## [PROMPT]
From the first line to the last, print the material exactly, skipping the pictures.

▼

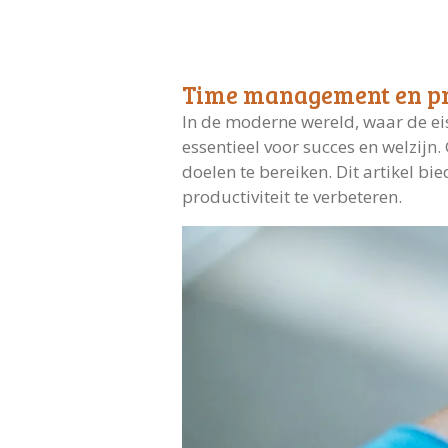
Time management en prod
In de moderne wereld, waar de ei
essentieel voor succes en welzijn.
doelen te bereiken. Dit artikel b
productiviteit te verbeteren.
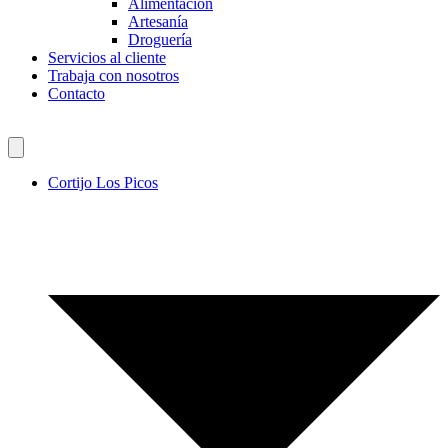
Alimentación
Artesanía
Droguería
Servicios al cliente
Trabaja con nosotros
Contacto
Cortijo Los Picos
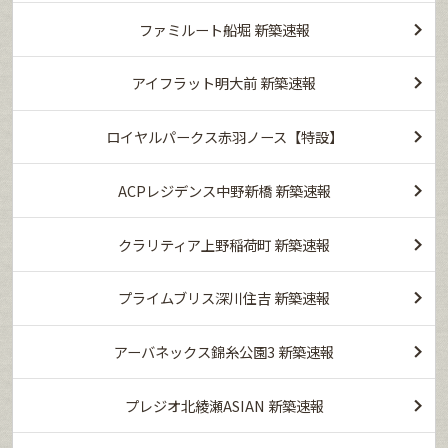
ファミルート船堀 新築速報
アイフラット明大前 新築速報
ロイヤルパークス赤羽ノース【特設】
ACPレジデンス中野新橋 新築速報
クラリティア上野稲荷町 新築速報
プライムブリス深川住吉 新築速報
アーバネックス錦糸公園3 新築速報
プレジオ北綾瀬ASIAN 新築速報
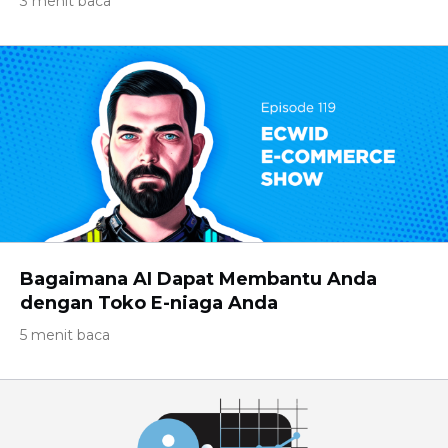
3 menit baca
Bagaimana AI Dapat Membantu Anda
dengan Toko E-niaga Anda
5 menit baca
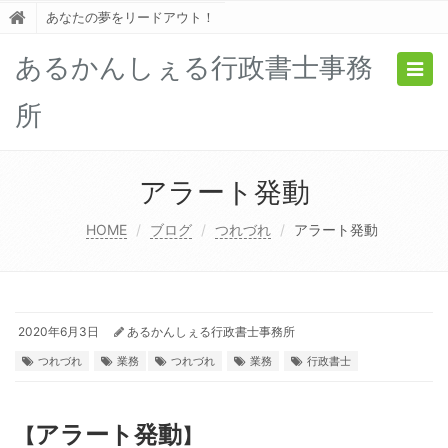
あなたの夢をリードアウト！
あるかんしぇる行政書士事務
Togg
navig
所
アラート発動
HOME
ブログ
つれづれ
アラート発動
2020年6月3日
あるかんしぇる行政書士事務所
つれづれ
業務
つれづれ
業務
行政書士
アラート発動
【
】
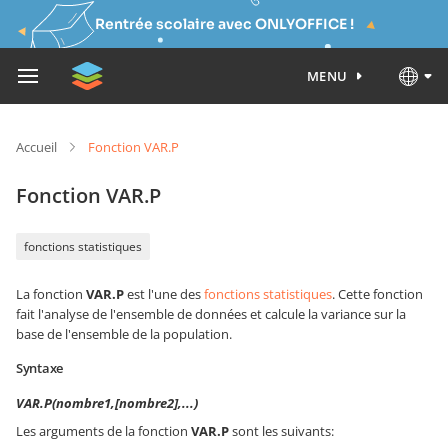
Rentrée scolaire avec ONLYOFFICE !
MENU
Accueil
Fonction VAR.P
Fonction VAR.P
fonctions statistiques
La fonction
VAR.P
est l'une des
fonctions statistiques
. Cette fonction
fait l'analyse de l'ensemble de données et calcule la variance sur la
base de l'ensemble de la population.
Syntaxe
VAR.P(nombre1,[nombre2],...)
Les arguments de la fonction
VAR.P
sont les suivants:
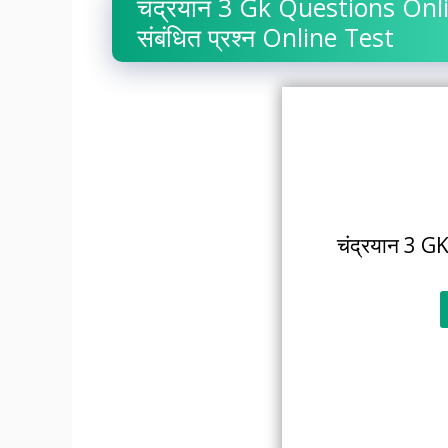
चंद्रयान 3 Gk Questions Onlin
संबंधित प्रश्न Online Test
चंद्रयान 3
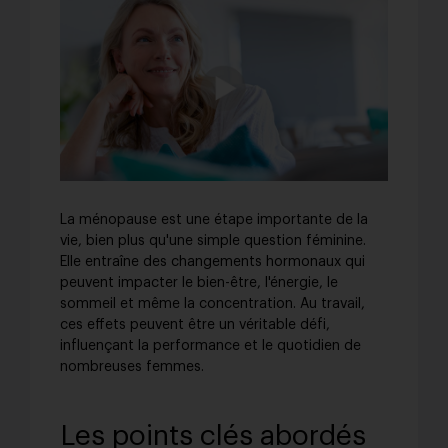
La ménopause est une étape importante de la
vie, bien plus qu'une simple question féminine.
Elle entraîne des changements hormonaux qui
peuvent impacter le bien-être, l'énergie, le
sommeil et même la concentration. Au travail,
ces effets peuvent être un véritable défi,
influençant la performance et le quotidien de
nombreuses femmes.
Les points clés abordés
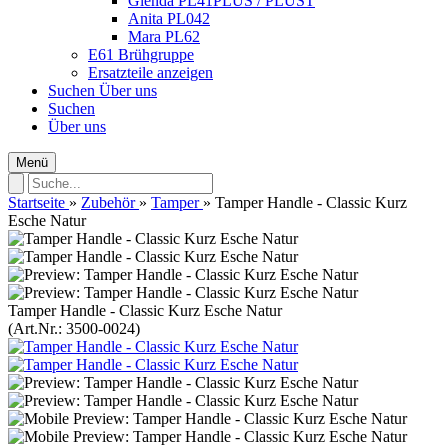
Glenda PL41PLUS / PLUST
Anita PL042
Mara PL62
E61 Brühgruppe
Ersatzteile anzeigen
Suchen
Über uns
Suchen
Über uns
Menü
Startseite
»
Zubehör
»
Tamper
»
Tamper Handle - Classic Kurz
Esche Natur
Tamper Handle - Classic Kurz Esche Natur
(Art.Nr.:
3500-0024
)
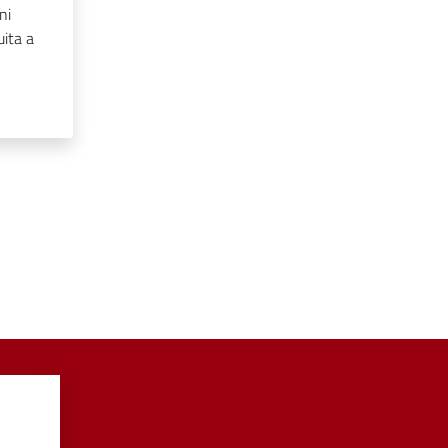
ni
uita a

▲

## [ANSWER SPACE]
Time management en prod
In de moderne wereld, waar de ei
essentieel voor succes en welzijn.
doelen te bereiken. Dit artikel b
productiviteit te verbeteren.
Alimentación
Artesanía
Droguería
Servicios al cliente
Trabaja con nosotros
Contacto
Cortijo Los Picos
ファミルート船堀 新築速報
アイフラット明大前 新築速報
ロイヤルパークス赤羽ノース【特設】
ACPレジデンス中野新橋 新築速報
クラリティア上野稲荷町 新築速報
プライムブリス深川住吉 新築速報
アーバネックス錦糸公園3 新築速報
プレジオ北綾瀬ASIAN 新築速報
3 menit baca
Bagaimana AI Dapat Membantu Anda
dengan Toko E-niaga Anda
5 menit baca
あなたの夢をリードアウト！
あるかんしぇる行政書士事務
Togg
navig
所
アラート発動
HOME
ブログ
つれづれ
アラート発動
2020年6月3日
あるかんしぇる行政書士事務所
つれづれ
業務
つれづれ
業務
行政書士
アラート発動
【
】
Rentrée scolaire avec ONLYOFFICE !
MENU
Accueil
Fonction VAR.P
Fonction VAR.P
fonctions statistiques
La fonction
VAR.P
est l'une des
fonctions statistiques
. Cette fonction
fait l'analyse de l'ensemble de données et calcule la variance sur la
base de l'ensemble de la population.
Syntaxe
VAR.P(nombre1,[nombre2],...)
Les arguments de la fonction
VAR.P
sont les suivants:
चंद्रयान 3 Gk Questions Onlin
संबंधित प्रश्न Online Test
चंद्रयान 3
La ménopause est une étape importante de la
vie, bien plus qu'une simple question féminine.
Elle entraîne des changements hormonaux qui
peuvent impacter le bien-être, l'énergie, le
sommeil et même la concentration. Au travail,
ces effets peuvent être un véritable défi,
influençant la performance et le quotidien de
nombreuses femmes.
Les points clés abordés
Glenda PL41PLUS / PLUST
Anita PL042
Mara PL62
E61 Brühgruppe
Ersatzteile anzeigen
Suchen
Über uns
Suchen
Über uns
Menü
Startseite
»
Zubehör
»
Tamper
»
Tamper Handle - Classic Kurz
Esche Natur
Tamper Handle - Classic Kurz Esche Natur
(Art.Nr.:
3500-0024
)
ni
uita a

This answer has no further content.